When the state of Ohio shut down in March, Mario Vargas, vice president of Akron-based Herbert USA, Inc., had to lay off 22 of 48 total employees at the manufacturer of tire molds, curing presses and building machines.
Worse, many of the company's chief customers—most of them major tire makers—were forced to shut down their tire manufacturing plants across the globe, putting Herbert in an even more precarious financial position.
Herbert paid the health insurance for those who were laid off so they would not have to go on COBRA, but Vargas had no idea where the bottom of the curve was going to be—nor when any financial help might arrive.
When notice of a loan application for the Paycheck Protection Program through the Small Business Administration arrived, Vargas said he applied for a loan in the $350,000 to $1 million range, still filled with uncertainty about the future.
"Then in April, when I thought there was some hope of it being approved, I started to bring people back," Vargas said.
Ultimately, all 22 employees who had been laid off were brought back to Herbert because of the PPP loan (which, for Herbert, was in the $500,000 to $700,000 range, Vargas said)—and it even was able to assist a major downstream customer with a delayed invoice of $500,000, allowing the amount to be paid in July rather than June.
"I could not have skipped the June payment without a PPP loan," Vargas said.
Such stories were echoed by many of the businesses in the rubber and plastics industry who received PPP loans.
Since April, the federal government has issued at least $287 million to 1,179 rubber and plastics-related businesses with fewer than 500 employees via the PPP, intended to buoy small businesses against the economic ravages of the coronavirus pandemic.
The $287 million to $640 million in loans issued—the range is broad because the six loan categories were reported as ranges per business rather than specific amounts per business—is based on Rubber & Plastics News' analysis of data about the Paycheck Protection Program released July 6 by the SBA.
The PPP loans were aimed primarily at saving jobs by providing low-interest loans to help businesses cover payroll costs and other expenses, including facility leases, mortgages and other non-payroll items.
According to the SBA, 29,629 jobs in businesses related to synthetic rubber manufacturing; tire manufacturing (except retreading); rubber and plastics hose and belting production; rubber product manufacturing for mechanical use; and "all other" rubber product manufacturing were saved directly because of the low-interest loans.
"There were many businesses who struggled immensely prior to receiving the loan," said Michael Devereux, partner and director of manufacturing, distribution and plastics industry services at St.
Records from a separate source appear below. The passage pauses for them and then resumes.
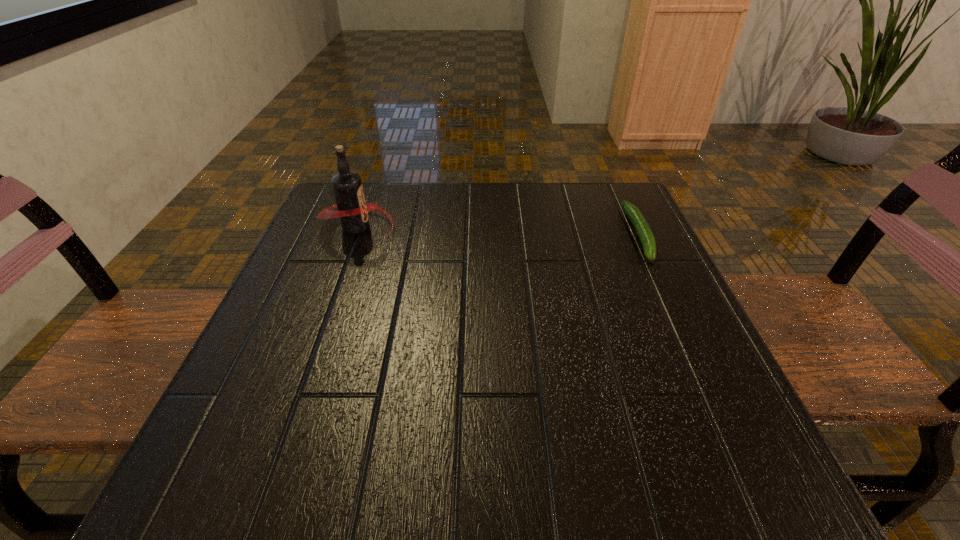
Locate an element on the screen. the left object is located at coordinates (353, 211).

What are the coordinates of `the taller object` in the screenshot? It's located at (353, 211).

Image resolution: width=960 pixels, height=540 pixels. What are the coordinates of `the shorter object` in the screenshot? It's located at (647, 239).

The height and width of the screenshot is (540, 960). Find the location of `the right object`. the right object is located at coordinates (647, 239).

You are a GUI agent. You are given a task and a screenshot of the screen. Output one action in this format:
    pyautogui.click(x=<x>, y=<y>)
    Task: Click on the vacant space located 0.100m on the label of the root beer
    The height and width of the screenshot is (540, 960).
    Given the screenshot: What is the action you would take?
    pyautogui.click(x=440, y=227)

Find the location of `vacant space located on the front-facing side of the right object`. vacant space located on the front-facing side of the right object is located at coordinates (665, 290).

Locate an element on the screen. The height and width of the screenshot is (540, 960). root beer situated at the far edge is located at coordinates [353, 211].

Where is `zucchini that is at the far edge`? The width and height of the screenshot is (960, 540). zucchini that is at the far edge is located at coordinates (647, 239).

Where is `object that is positioned at the left edge`? The width and height of the screenshot is (960, 540). object that is positioned at the left edge is located at coordinates (353, 211).

The image size is (960, 540). Find the location of `object positioned at the right edge`. object positioned at the right edge is located at coordinates (647, 239).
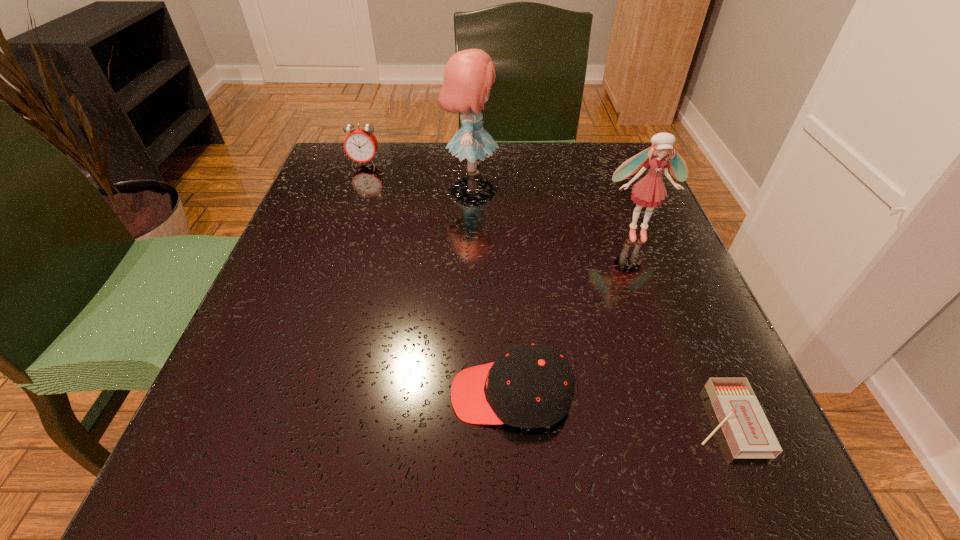
Identify the location of vacant space in between the leftmost object and the third farthest object. The image size is (960, 540). click(500, 198).

Identify which object is the fourth closest to the matchbox. Please provide its 2D coordinates. Your answer should be formatted as a tuple, i.e. [(x, y)], where the tuple contains the x and y coordinates of a point satisfying the conditions above.

[(360, 145)]

The width and height of the screenshot is (960, 540). Find the location of `object that is the third nearest to the cap`. object that is the third nearest to the cap is located at coordinates coord(469,74).

This screenshot has width=960, height=540. I want to click on free region that satisfies the following two spatial constraints: 1. on the front-facing side of the third farthest object; 2. on the front-facing side of the cap, so click(699, 394).

The height and width of the screenshot is (540, 960). Identify the location of free point that satisfies the following two spatial constraints: 1. on the front-facing side of the nearer doll; 2. on the front-facing side of the second shortest object. (699, 394).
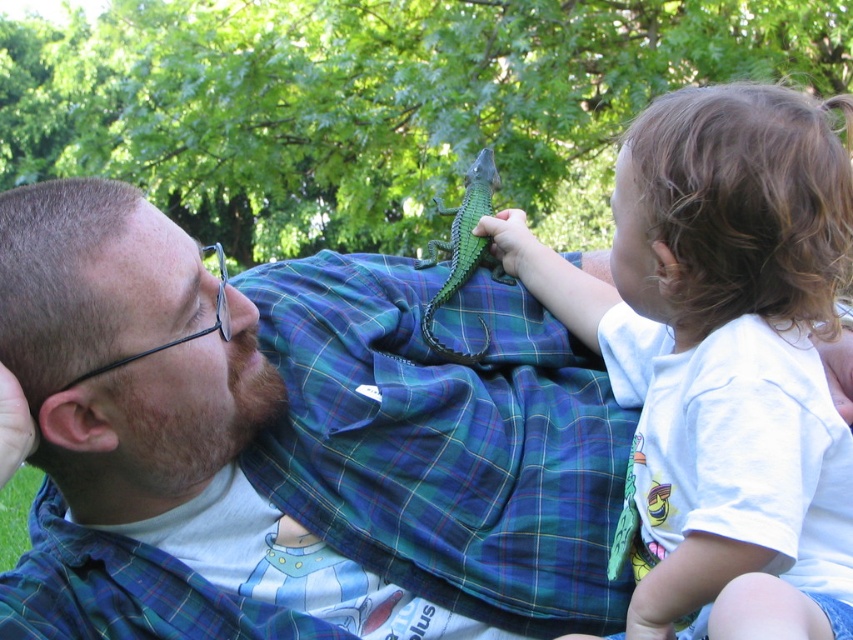
Based on the photo, which is more to the right, green matte toy lizard at upper center or curly brown hair at upper right?

curly brown hair at upper right is more to the right.

Which is behind, point (488, 493) or point (752, 400)?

Louis-based Mueller Prost, a business advisement and CPA firm. "They were down to the choice of whether to lay off people and close or try to stay open, and many non-tire businesses were not deemed essential and were forced to close."
And when the loans initially were issued in April, Devereux said, there was so much ambiguity that confusion reigned even with the prospect of having more cash on hand.
"I had two partners who were eyeballs deep in calls from businesses," he said. "We were on calls every morning, and every day more questions were sent to the SBA. It was literally back-and-forth everyday, and the questions moved from eligibility for the loan to loan forgiveness questions.
"Ultimately, there is no question that the PPP loans helped."
In total, $521 billion in PPP loans were given out to businesses as part of the Coronavirus Aid, Relief and Economic Security (CARES) Act. The loans analyzed by RPN were issued in six categories: a less than $150,000 range; a $150,000 to $350,000 range; a $350,000 to $1 million range; a $1 million to $2 million range; a $2 million to $5 million range; and a $5 million to $10 million range.
In its original form, the PPP forced those companies receiving a loan to spend at least 75 percent of the money on payroll. But in early June, President Trump signed a bill that reformed PPP regulations to give small businesses added flexibility, extending the period of time businesses could use their PPP funding from eight weeks to 24 weeks; and dropping the payroll limit to 60 percent of the amount issued.
For each category of rubber and plastics-related businesses, the vast majority received loans of less than $150,000, while the fewest businesses received loans in the highest ranges, either in the $2 million to $5 million range or the $5 million to $10 million range.
The categories were reported based on NAICS codes, and loan recipients in each segment included a large number of firms that were related to the sector—such as suppliers or service providers—and not necessarily a manufacturer of the segment's main product. For example, the tire manufacturing category included only one actual tire maker, Giti Tire Manufacturing.